- BRIEF:
Render the data below as a numbered list, omitting any blank lines.
□ □ □ □ □ □ □
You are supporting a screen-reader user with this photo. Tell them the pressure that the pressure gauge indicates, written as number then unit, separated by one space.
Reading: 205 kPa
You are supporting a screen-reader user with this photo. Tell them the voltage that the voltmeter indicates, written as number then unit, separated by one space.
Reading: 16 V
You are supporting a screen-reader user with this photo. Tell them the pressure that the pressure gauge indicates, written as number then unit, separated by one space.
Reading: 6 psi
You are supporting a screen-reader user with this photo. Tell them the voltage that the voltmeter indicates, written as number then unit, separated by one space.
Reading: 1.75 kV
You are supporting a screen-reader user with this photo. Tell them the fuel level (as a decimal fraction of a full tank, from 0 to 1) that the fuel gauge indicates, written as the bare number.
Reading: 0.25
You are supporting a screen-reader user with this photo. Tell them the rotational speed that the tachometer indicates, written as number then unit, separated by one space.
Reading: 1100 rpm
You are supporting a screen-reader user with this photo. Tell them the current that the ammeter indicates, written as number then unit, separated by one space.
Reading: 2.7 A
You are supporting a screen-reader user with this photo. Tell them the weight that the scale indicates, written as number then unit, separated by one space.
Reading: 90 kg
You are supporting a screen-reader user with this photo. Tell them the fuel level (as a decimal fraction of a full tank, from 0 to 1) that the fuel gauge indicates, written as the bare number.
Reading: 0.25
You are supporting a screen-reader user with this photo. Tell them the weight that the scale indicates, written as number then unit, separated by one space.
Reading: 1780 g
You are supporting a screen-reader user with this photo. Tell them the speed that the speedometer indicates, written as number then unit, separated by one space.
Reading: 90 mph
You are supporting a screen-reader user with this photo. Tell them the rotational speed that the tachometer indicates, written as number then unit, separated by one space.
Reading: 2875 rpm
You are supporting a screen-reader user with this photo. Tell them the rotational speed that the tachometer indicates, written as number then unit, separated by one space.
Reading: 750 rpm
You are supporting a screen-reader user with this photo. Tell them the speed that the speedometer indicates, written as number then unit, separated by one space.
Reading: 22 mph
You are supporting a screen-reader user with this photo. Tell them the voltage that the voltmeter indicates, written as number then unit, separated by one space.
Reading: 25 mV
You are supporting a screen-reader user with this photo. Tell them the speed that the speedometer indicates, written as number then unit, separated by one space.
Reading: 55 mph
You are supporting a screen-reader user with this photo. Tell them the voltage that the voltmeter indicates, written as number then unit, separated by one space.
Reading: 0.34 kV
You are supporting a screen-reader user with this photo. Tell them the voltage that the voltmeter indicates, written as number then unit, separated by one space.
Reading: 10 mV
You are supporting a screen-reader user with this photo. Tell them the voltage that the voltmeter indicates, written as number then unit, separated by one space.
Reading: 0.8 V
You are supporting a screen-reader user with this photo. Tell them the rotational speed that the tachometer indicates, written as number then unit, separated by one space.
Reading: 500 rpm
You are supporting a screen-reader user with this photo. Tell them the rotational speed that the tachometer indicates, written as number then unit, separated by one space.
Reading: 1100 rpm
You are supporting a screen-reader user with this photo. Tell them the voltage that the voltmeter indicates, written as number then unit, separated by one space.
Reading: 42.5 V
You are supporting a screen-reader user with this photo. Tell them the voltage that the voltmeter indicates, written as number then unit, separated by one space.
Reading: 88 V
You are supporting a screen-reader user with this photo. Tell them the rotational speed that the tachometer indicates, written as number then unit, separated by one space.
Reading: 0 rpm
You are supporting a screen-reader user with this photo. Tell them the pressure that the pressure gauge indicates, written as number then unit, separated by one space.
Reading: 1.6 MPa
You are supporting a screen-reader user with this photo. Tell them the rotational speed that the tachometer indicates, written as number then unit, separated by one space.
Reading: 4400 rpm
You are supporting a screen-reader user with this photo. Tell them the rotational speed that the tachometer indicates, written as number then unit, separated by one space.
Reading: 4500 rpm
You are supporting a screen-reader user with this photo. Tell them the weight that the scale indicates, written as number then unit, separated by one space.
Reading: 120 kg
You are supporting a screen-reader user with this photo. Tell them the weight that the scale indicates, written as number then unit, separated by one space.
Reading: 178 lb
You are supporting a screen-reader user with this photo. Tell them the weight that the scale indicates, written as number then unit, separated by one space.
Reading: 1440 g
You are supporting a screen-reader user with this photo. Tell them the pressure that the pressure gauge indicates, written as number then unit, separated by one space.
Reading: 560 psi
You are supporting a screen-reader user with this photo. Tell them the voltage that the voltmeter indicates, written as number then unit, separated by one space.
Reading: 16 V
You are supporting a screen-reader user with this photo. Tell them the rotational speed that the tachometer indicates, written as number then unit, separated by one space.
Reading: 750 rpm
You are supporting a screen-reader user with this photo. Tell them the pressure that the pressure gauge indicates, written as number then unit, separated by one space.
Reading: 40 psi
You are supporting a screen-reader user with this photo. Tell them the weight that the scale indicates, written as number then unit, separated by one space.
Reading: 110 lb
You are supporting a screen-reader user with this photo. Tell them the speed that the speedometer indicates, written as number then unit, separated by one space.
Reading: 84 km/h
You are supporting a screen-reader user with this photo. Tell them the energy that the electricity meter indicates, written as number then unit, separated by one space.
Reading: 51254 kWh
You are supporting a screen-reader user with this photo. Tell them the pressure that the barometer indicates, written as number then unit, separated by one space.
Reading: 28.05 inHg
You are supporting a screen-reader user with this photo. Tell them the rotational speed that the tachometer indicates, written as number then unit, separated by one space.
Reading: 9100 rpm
□ □ □ □ □ □ □
- TASK SOLUTION:
1. You are supporting a screen-reader user with this photo. Tell them the pressure that the pressure gauge indicates, written as number then unit, separated by one space.
2. Reading: 205 kPa
3. You are supporting a screen-reader user with this photo. Tell them the voltage that the voltmeter indicates, written as number then unit, separated by one space.
4. Reading: 16 V
5. You are supporting a screen-reader user with this photo. Tell them the pressure that the pressure gauge indicates, written as number then unit, separated by one space.
6. Reading: 6 psi
7. You are supporting a screen-reader user with this photo. Tell them the voltage that the voltmeter indicates, written as number then unit, separated by one space.
8. Reading: 1.75 kV
9. You are supporting a screen-reader user with this photo. Tell them the fuel level (as a decimal fraction of a full tank, from 0 to 1) that the fuel gauge indicates, written as the bare number.
10. Reading: 0.25
11. You are supporting a screen-reader user with this photo. Tell them the rotational speed that the tachometer indicates, written as number then unit, separated by one space.
12. Reading: 1100 rpm
13. You are supporting a screen-reader user with this photo. Tell them the current that the ammeter indicates, written as number then unit, separated by one space.
14. Reading: 2.7 A
15. You are supporting a screen-reader user with this photo. Tell them the weight that the scale indicates, written as number then unit, separated by one space.
16. Reading: 90 kg
17. You are supporting a screen-reader user with this photo. Tell them the fuel level (as a decimal fraction of a full tank, from 0 to 1) that the fuel gauge indicates, written as the bare number.
18. Reading: 0.25
19. You are supporting a screen-reader user with this photo. Tell them the weight that the scale indicates, written as number then unit, separated by one space.
20. Reading: 1780 g
21. You are supporting a screen-reader user with this photo. Tell them the speed that the speedometer indicates, written as number then unit, separated by one space.
22. Reading: 90 mph
23. You are supporting a screen-reader user with this photo. Tell them the rotational speed that the tachometer indicates, written as number then unit, separated by one space.
24. Reading: 2875 rpm
25. You are supporting a screen-reader user with this photo. Tell them the rotational speed that the tachometer indicates, written as number then unit, separated by one space.
26. Reading: 750 rpm
27. You are supporting a screen-reader user with this photo. Tell them the speed that the speedometer indicates, written as number then unit, separated by one space.
28. Reading: 22 mph
29. You are supporting a screen-reader user with this photo. Tell them the voltage that the voltmeter indicates, written as number then unit, separated by one space.
30. Reading: 25 mV
31. You are supporting a screen-reader user with this photo. Tell them the speed that the speedometer indicates, written as number then unit, separated by one space.
32. Reading: 55 mph
33. You are supporting a screen-reader user with this photo. Tell them the voltage that the voltmeter indicates, written as number then unit, separated by one space.
34. Reading: 0.34 kV
35. You are supporting a screen-reader user with this photo. Tell them the voltage that the voltmeter indicates, written as number then unit, separated by one space.
36. Reading: 10 mV
37. You are supporting a screen-reader user with this photo. Tell them the voltage that the voltmeter indicates, written as number then unit, separated by one space.
38. Reading: 0.8 V
39. You are supporting a screen-reader user with this photo. Tell them the rotational speed that the tachometer indicates, written as number then unit, separated by one space.
40. Reading: 500 rpm
41. You are supporting a screen-reader user with this photo. Tell them the rotational speed that the tachometer indicates, written as number then unit, separated by one space.
42. Reading: 1100 rpm
43. You are supporting a screen-reader user with this photo. Tell them the voltage that the voltmeter indicates, written as number then unit, separated by one space.
44. Reading: 42.5 V
45. You are supporting a screen-reader user with this photo. Tell them the voltage that the voltmeter indicates, written as number then unit, separated by one space.
46. Reading: 88 V
47. You are supporting a screen-reader user with this photo. Tell them the rotational speed that the tachometer indicates, written as number then unit, separated by one space.
48. Reading: 0 rpm
49. You are supporting a screen-reader user with this photo. Tell them the pressure that the pressure gauge indicates, written as number then unit, separated by one space.
50. Reading: 1.6 MPa
51. You are supporting a screen-reader user with this photo. Tell them the rotational speed that the tachometer indicates, written as number then unit, separated by one space.
52. Reading: 4400 rpm
53. You are supporting a screen-reader user with this photo. Tell them the rotational speed that the tachometer indicates, written as number then unit, separated by one space.
54. Reading: 4500 rpm
55. You are supporting a screen-reader user with this photo. Tell them the weight that the scale indicates, written as number then unit, separated by one space.
56. Reading: 120 kg
57. You are supporting a screen-reader user with this photo. Tell them the weight that the scale indicates, written as number then unit, separated by one space.
58. Reading: 178 lb
59. You are supporting a screen-reader user with this photo. Tell them the weight that the scale indicates, written as number then unit, separated by one space.
60. Reading: 1440 g
61. You are supporting a screen-reader user with this photo. Tell them the pressure that the pressure gauge indicates, written as number then unit, separated by one space.
62. Reading: 560 psi
63. You are supporting a screen-reader user with this photo. Tell them the voltage that the voltmeter indicates, written as number then unit, separated by one space.
64. Reading: 16 V
65. You are supporting a screen-reader user with this photo. Tell them the rotational speed that the tachometer indicates, written as number then unit, separated by one space.
66. Reading: 750 rpm
67. You are supporting a screen-reader user with this photo. Tell them the pressure that the pressure gauge indicates, written as number then unit, separated by one space.
68. Reading: 40 psi
69. You are supporting a screen-reader user with this photo. Tell them the weight that the scale indicates, written as number then unit, separated by one space.
70. Reading: 110 lb
71. You are supporting a screen-reader user with this photo. Tell them the speed that the speedometer indicates, written as number then unit, separated by one space.
72. Reading: 84 km/h
73. You are supporting a screen-reader user with this photo. Tell them the energy that the electricity meter indicates, written as number then unit, separated by one space.
74. Reading: 51254 kWh
75. You are supporting a screen-reader user with this photo. Tell them the pressure that the barometer indicates, written as number then unit, separated by one space.
76. Reading: 28.05 inHg
77. You are supporting a screen-reader user with this photo. Tell them the rotational speed that the tachometer indicates, written as number then unit, separated by one space.
78. Reading: 9100 rpm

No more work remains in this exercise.